Note: I slipped in a weekend post on Product Team / Enabling Team Collaboration. Back to my Thursday cadence…
A real estate investor constructs a rental property and skimps on quality. Every time the contractor asks the investor, "do you want to do X, which will cost more but will last longer, or Y, which is cheaper and will not last as long" the investor says Y. Unless, of course, the contractor says "X is more expensive, but in the long run it will save you money," in which case the investor says, X.
Why? A high-quality house is not important to them. They're confident they can achieve their financial goals without paying for top-quality work, fixtures, materials, etc. If a tenant hates the house, "they can find a new place to live." In effect, they want a high-quality rental property" not an intrinsically high-quality home.
Here we can evoke the classic take on the classic:
Quality is value to some person (who matters).
Jerry Weinberg's quote adapted by Michael Bolton & James Bach.
The fact that someone can produce a house that lasts a hundred years or feels comfortable, welcoming, secure, and stable is irrelevant. Quality and value (and humans) are intrinsically linked.
The investor is making tradeoffs. In product, we’re always making tradeoffs!
Right? Well..
I see a revisionist history of past "quality tradeoff" decisions in many companies. The current version of the story describes a strategic and calculated cost/benefit decision. But what was going on at the time? I can tell you one thing—it wasn't like the investor and contractor example from the first paragraph. No one had the calculator out.
Back then, it was more controlled chaos than calculated choice. Realistically, there was 1) high uncertainty, 2) short-term pressure to deliver, and 3) differing perspectives on quality. The mantra was "keep moving, and keep shipping!" No one imagined that five years later, they would be sitting around a conference room table waxing poetically about strategically sacrificing quality (and now having to deal with the repercussions).
It wasn't a "tradeoff" or "sacrifice" because a tradeoff denotes A CHOICE. Realistically, this was not a calculated choice. It just happened.
This brings up an important question.

• **Tasks to carry out**:
a: Answer these from the quality-tradeoffs post:
(i) Whose quote was adapted into "Quality is value to some person (who matters)," and who adapted it?
(ii) In the rental example, which option does the investor pick when the contractor says X will save money in the long run?
(iii) What three conditions does the post say were realistically present at the time of past "quality tradeoff" decisions?
b: Copy word for word everything in the quality-tradeoffs post from "I see a revisionist" down to "the calculator out.".
The listing after this point isn't needed.

• **Extracted entries**:

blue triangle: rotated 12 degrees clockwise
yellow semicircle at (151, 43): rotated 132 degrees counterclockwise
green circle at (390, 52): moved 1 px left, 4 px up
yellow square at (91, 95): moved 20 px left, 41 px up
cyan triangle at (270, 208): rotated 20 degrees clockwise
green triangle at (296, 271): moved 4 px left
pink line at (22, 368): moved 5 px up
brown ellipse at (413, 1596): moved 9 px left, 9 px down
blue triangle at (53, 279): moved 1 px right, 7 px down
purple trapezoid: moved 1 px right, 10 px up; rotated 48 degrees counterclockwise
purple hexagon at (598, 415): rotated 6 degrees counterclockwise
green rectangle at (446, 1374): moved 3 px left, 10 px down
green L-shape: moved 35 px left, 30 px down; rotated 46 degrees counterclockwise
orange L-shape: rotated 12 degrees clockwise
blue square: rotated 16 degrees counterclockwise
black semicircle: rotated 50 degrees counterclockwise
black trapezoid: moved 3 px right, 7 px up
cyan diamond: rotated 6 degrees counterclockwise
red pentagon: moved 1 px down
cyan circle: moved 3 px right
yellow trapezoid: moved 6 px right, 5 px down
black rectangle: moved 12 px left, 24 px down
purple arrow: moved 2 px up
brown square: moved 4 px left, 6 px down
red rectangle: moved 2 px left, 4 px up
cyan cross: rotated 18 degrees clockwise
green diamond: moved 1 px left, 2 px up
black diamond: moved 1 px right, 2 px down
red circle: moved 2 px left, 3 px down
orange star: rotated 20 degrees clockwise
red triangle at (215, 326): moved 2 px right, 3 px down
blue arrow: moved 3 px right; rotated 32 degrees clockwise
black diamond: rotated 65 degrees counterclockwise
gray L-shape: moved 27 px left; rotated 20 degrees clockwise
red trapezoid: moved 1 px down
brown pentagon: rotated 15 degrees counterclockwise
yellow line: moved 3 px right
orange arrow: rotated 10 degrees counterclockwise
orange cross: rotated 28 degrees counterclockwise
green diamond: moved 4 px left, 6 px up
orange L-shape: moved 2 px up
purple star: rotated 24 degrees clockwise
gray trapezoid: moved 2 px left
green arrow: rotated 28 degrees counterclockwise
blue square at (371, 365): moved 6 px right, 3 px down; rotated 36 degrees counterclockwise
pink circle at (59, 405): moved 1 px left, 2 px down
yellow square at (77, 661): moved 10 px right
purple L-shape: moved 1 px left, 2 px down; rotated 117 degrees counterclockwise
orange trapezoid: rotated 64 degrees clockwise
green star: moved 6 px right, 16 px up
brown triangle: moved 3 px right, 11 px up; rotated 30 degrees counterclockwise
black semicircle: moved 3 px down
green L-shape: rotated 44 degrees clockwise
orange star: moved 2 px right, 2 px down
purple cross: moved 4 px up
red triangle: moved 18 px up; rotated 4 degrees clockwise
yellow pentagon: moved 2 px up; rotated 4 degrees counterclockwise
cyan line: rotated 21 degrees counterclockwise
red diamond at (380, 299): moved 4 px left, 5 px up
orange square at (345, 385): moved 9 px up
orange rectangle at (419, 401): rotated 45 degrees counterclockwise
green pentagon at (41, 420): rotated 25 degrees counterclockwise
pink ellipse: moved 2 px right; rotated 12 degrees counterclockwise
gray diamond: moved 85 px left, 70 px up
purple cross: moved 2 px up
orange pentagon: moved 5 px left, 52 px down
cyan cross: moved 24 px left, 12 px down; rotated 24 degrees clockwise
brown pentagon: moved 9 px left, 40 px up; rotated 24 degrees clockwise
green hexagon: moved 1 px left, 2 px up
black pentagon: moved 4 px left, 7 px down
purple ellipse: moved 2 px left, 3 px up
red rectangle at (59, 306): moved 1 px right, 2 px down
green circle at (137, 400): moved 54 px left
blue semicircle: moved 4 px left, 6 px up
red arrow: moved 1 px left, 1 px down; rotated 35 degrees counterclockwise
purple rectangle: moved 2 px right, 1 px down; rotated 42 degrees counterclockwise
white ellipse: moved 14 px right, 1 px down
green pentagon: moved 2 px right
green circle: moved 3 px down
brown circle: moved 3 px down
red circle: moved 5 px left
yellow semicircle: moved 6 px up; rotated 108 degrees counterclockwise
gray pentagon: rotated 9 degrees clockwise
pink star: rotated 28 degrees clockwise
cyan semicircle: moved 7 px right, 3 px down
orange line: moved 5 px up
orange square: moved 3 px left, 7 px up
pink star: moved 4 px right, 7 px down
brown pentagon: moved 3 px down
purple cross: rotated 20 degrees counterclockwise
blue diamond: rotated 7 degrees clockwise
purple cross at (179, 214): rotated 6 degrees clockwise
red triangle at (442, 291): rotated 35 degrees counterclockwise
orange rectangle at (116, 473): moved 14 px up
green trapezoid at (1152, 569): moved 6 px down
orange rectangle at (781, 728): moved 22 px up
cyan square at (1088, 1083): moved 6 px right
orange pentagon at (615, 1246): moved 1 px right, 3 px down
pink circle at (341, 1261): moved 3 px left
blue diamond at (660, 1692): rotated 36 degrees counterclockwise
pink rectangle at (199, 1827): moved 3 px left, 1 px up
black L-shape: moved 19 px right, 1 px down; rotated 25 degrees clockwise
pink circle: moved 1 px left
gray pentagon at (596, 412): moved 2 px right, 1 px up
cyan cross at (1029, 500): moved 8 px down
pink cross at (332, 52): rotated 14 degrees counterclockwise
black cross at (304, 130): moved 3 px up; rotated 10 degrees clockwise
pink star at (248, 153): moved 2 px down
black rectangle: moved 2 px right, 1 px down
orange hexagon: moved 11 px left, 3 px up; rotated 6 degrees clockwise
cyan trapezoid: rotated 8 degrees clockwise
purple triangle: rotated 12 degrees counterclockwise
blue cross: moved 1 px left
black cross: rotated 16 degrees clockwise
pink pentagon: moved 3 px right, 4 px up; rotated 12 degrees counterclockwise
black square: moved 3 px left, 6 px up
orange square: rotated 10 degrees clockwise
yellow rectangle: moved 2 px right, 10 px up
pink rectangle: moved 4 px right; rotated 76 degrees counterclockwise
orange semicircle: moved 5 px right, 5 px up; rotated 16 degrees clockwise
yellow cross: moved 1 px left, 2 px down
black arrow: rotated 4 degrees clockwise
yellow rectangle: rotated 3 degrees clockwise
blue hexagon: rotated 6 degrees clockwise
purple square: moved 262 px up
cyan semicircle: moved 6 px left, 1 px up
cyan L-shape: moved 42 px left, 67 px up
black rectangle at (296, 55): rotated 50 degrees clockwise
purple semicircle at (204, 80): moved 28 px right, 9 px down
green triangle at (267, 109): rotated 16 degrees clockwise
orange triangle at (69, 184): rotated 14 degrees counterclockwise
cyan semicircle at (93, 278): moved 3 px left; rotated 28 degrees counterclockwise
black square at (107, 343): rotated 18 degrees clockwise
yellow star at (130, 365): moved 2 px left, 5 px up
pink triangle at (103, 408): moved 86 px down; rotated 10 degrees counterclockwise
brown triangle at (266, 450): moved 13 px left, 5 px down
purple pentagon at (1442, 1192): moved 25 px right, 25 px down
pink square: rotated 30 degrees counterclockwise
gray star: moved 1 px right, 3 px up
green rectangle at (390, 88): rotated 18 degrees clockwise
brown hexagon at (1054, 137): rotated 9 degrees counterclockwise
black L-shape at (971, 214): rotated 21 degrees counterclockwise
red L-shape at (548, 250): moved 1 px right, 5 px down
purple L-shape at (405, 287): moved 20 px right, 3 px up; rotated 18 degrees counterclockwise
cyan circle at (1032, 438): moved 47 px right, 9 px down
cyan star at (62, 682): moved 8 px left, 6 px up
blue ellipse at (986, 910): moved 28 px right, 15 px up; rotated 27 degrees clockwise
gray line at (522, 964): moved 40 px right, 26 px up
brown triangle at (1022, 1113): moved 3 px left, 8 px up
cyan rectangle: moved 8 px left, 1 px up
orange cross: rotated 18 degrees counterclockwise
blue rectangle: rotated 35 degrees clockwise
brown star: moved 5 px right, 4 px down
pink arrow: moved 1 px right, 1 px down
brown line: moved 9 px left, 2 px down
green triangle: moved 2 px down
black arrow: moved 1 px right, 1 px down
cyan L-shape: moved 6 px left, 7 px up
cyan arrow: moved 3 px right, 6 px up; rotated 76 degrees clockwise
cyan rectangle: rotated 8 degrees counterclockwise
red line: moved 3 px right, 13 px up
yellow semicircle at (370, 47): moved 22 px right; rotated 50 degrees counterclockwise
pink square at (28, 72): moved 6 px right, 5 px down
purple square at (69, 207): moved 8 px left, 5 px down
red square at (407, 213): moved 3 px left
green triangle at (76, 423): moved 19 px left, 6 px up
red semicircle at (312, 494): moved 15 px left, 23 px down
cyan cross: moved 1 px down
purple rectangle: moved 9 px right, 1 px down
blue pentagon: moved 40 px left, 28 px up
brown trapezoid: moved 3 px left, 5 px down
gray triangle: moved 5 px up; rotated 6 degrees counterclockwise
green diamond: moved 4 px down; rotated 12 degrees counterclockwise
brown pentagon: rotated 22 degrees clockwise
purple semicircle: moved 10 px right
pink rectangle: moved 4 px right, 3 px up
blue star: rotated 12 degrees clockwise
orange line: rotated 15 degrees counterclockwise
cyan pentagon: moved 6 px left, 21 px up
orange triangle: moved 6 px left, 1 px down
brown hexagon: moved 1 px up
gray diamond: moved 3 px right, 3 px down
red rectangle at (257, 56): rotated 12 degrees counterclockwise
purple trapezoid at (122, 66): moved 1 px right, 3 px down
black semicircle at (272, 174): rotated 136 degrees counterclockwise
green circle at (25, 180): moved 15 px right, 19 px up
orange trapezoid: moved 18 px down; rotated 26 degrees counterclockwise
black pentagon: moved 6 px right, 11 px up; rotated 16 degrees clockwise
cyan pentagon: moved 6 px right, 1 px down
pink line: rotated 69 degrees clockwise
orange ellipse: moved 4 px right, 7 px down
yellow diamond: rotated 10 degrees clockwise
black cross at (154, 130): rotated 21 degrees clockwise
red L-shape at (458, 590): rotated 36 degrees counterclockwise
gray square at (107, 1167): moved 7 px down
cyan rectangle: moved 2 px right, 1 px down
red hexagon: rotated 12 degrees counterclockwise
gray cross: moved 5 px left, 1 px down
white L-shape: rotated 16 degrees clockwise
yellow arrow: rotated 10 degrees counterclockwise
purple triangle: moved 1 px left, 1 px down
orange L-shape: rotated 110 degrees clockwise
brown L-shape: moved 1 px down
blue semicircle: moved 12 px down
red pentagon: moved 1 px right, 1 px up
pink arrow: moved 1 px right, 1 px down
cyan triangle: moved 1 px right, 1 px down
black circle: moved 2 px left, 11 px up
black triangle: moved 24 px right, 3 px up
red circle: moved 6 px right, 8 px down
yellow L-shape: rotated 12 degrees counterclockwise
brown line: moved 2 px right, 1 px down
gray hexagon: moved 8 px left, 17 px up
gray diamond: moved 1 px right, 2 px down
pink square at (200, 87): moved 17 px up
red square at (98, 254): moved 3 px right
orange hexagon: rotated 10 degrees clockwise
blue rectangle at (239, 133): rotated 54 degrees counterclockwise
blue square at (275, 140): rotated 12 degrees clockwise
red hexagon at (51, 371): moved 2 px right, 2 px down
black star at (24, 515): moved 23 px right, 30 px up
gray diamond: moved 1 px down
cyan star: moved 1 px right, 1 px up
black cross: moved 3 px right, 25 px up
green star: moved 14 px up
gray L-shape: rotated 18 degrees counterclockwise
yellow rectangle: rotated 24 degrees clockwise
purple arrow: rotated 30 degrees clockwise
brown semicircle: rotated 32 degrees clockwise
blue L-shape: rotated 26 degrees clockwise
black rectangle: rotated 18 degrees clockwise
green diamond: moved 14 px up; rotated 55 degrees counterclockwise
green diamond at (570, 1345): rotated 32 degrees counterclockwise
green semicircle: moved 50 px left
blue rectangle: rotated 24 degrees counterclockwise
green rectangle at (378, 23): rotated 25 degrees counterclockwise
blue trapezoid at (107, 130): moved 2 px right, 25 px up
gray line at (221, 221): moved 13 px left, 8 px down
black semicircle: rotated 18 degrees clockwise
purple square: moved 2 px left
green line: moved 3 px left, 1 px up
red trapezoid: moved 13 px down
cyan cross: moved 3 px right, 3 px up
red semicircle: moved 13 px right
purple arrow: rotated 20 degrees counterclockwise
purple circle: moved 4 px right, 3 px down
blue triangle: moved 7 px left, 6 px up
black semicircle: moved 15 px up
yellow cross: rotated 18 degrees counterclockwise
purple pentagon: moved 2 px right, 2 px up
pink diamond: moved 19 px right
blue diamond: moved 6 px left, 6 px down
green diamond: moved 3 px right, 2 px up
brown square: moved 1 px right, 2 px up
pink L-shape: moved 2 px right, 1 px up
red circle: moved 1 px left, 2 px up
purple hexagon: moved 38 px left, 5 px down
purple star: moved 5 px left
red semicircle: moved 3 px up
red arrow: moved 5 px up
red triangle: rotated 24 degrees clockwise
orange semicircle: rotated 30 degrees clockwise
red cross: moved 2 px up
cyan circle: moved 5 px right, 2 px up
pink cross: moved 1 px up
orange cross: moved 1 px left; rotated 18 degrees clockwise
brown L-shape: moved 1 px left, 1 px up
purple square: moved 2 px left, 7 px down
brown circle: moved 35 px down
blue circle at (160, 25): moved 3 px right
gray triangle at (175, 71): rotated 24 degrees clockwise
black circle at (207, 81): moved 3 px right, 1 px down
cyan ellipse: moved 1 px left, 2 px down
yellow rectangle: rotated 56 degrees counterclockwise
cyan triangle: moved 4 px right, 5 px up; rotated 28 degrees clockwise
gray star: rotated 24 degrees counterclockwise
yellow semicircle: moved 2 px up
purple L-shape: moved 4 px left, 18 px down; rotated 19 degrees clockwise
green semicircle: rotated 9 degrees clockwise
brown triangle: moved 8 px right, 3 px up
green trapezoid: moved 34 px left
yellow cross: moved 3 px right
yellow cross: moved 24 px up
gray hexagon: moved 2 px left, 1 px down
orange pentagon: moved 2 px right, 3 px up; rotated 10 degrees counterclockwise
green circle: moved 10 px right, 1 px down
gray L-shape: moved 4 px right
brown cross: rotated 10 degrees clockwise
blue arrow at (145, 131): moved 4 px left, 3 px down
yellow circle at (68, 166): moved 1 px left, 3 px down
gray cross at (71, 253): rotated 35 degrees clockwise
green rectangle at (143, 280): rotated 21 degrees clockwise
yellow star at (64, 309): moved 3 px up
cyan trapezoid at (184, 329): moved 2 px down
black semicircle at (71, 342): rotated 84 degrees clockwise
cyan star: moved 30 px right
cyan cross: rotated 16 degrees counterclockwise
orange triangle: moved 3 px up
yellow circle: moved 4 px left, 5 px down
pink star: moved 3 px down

• **Written responses**:
a:
(i) Jerry Weinberg's quote, adapted by Michael Bolton & James Bach.
(ii) X.
(iii) High uncertainty, short-term pressure to deliver, and differing perspectives on quality.

b:
I see a revisionist history of past "quality tradeoff" decisions in many companies. The current version of the story describes a strategic and calculated cost/benefit decision. But what was going on at the time? I can tell you one thing—it wasn't like the investor and contractor example from the first paragraph. No one had the calculator out.